Testo fornito:
IL CONSENSO SI ALLARGA AI DUE TERZI DEI CONSIGLIERI 

L'UCEI entra in una nuova stagione,
Noemi Di Segni confermata alla Presidenza

Il nuovo Consiglio dell'Unione delle Comunità Ebraiche Italiane riunito quest'oggi a Roma ha scelto di confermare Noemi Di Segni come Presidente della massima assise ebraica nazionale.
Alla guida dell'UCEI dal 2016, 51 anni, Di Segni è specializzata in diritto comunitario delle professioni ed è responsabile della segreteria della presidenza del Consiglio nazionale dei Commercialisti. Forte, da sempre, il suo impegno in campo ebraico. È attuale membro del comitato esecutivo del World Jewish Congress. In passato, sotto la presidenza di Renzo Gattegna, è stata assessore UCEI al Bilancio e Otto per Mille.

Dati grezzi:
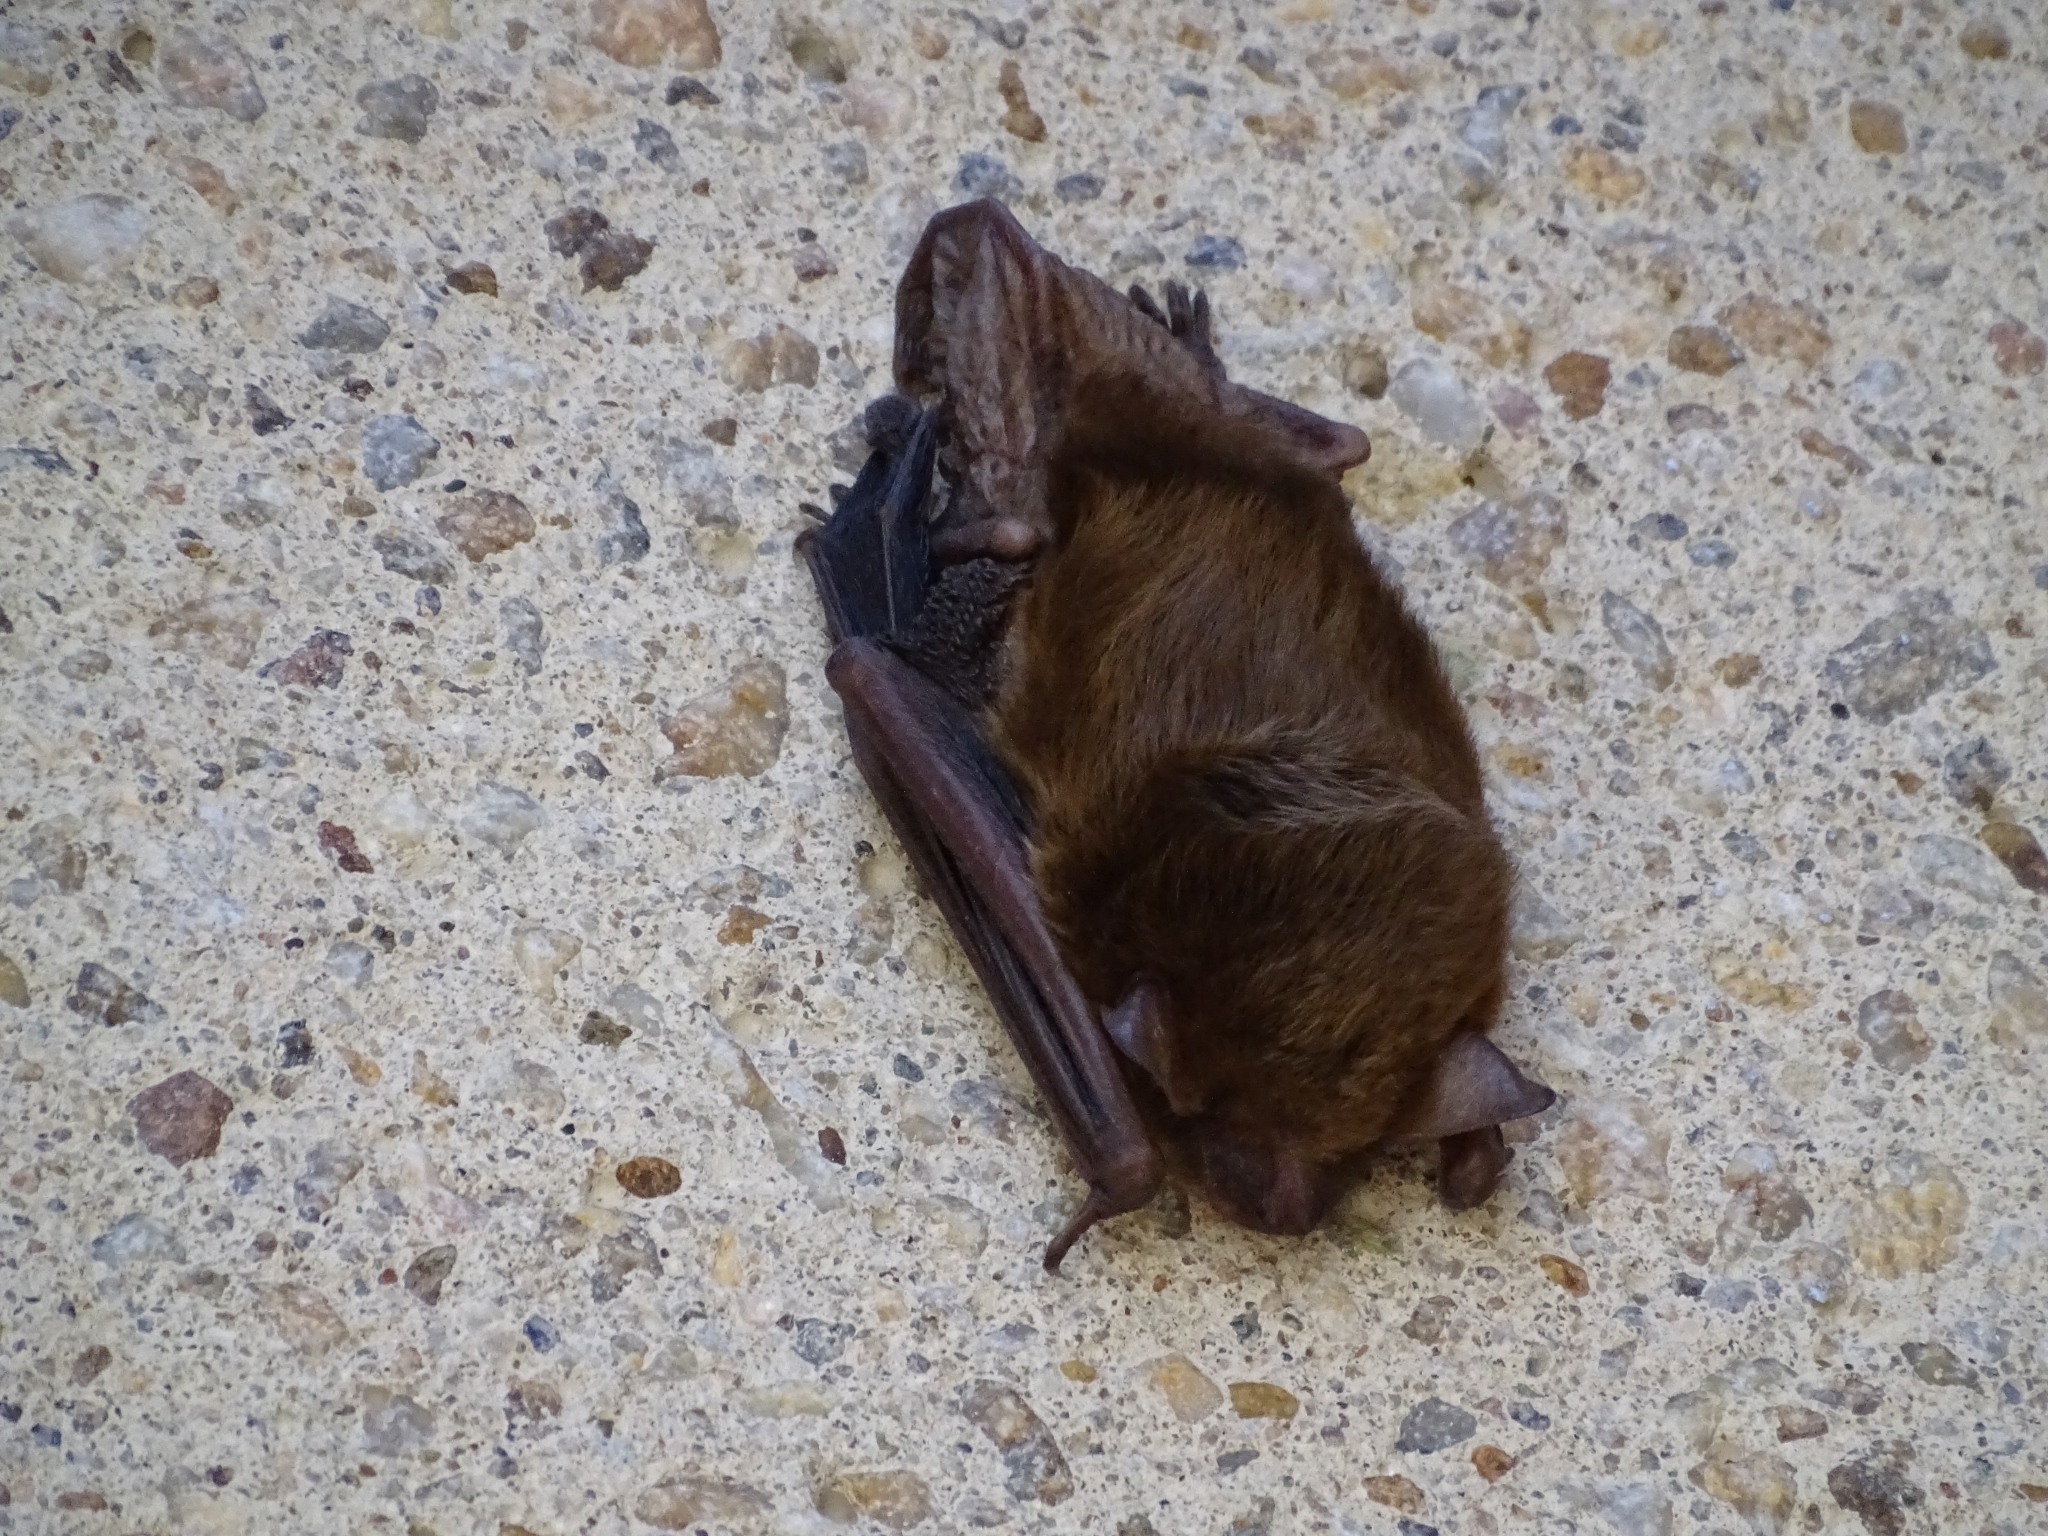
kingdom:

Compiti richiesti:
a - Cita alla lettera il passo del testo sulla conferma di Noemi Di Segni alla presidenza dell'UCEI che comincia con le parole "Il nuovo Consiglio" e termina con "Otto per Mille.".
b - Prosegui il testo sulla conferma di Noemi Di Segni alla presidenza dell'UCEI, ripartendo subito dopo la sua ultima frase.

Risposte fornite:
a -
Il nuovo Consiglio dell'Unione delle Comunità Ebraiche Italiane riunito quest'oggi a Roma ha scelto di confermare Noemi Di Segni come Presidente della massima assise ebraica nazionale.
Alla guida dell'UCEI dal 2016, 51 anni, Di Segni è specializzata in diritto comunitario delle professioni ed è responsabile della segreteria della presidenza del Consiglio nazionale dei Commercialisti. Forte, da sempre, il suo impegno in campo ebraico. È attuale membro del comitato esecutivo del World Jewish Congress. In passato, sotto la presidenza di Renzo Gattegna, è stata assessore UCEI al Bilancio e Otto per Mille.

b -
Chiedendo la fiducia al Consiglio ha affermato: "Non sono solo io oggi a candidarmi, ma è un'intera squadra che ha lavorato assieme e intende proseguire un lavoro basato anzitutto sull'impegno a favore dell'ente che ci rappresenta tutti". Solo lavorando assieme e con la diversità di idee messe a confronto per una progettualità condivisa, ha poi sottolineato, "potremo essere utili ai nostri correligionari, alle Comunità, allo Stato di Israele e alla società civile che conta sul contributo ebraico per crescere e maturare".
Il Consiglio si è espresso confermando alla presidenza Di Segni, che ha incrementato i consensi, superando la barriera del 60 per cento dei voti, sfiorando i due terzi dei Consiglieri aventi diritto e raccogliendo la totalità delle preferenze espresse.
Primo punto all'ordine del giorno della seduta l'elezione dei tre membri di spettanza dell'Assemblea rabbinica italiana: ad essere eletti rav Ariel Di Porto, rav Giuseppe Momigliano e rav Daniel Touitou.

L'INTERVENTO RIVOLTO AL NUOVO CONSIGLIO

"Lavoriamo insieme per il bene di tutti"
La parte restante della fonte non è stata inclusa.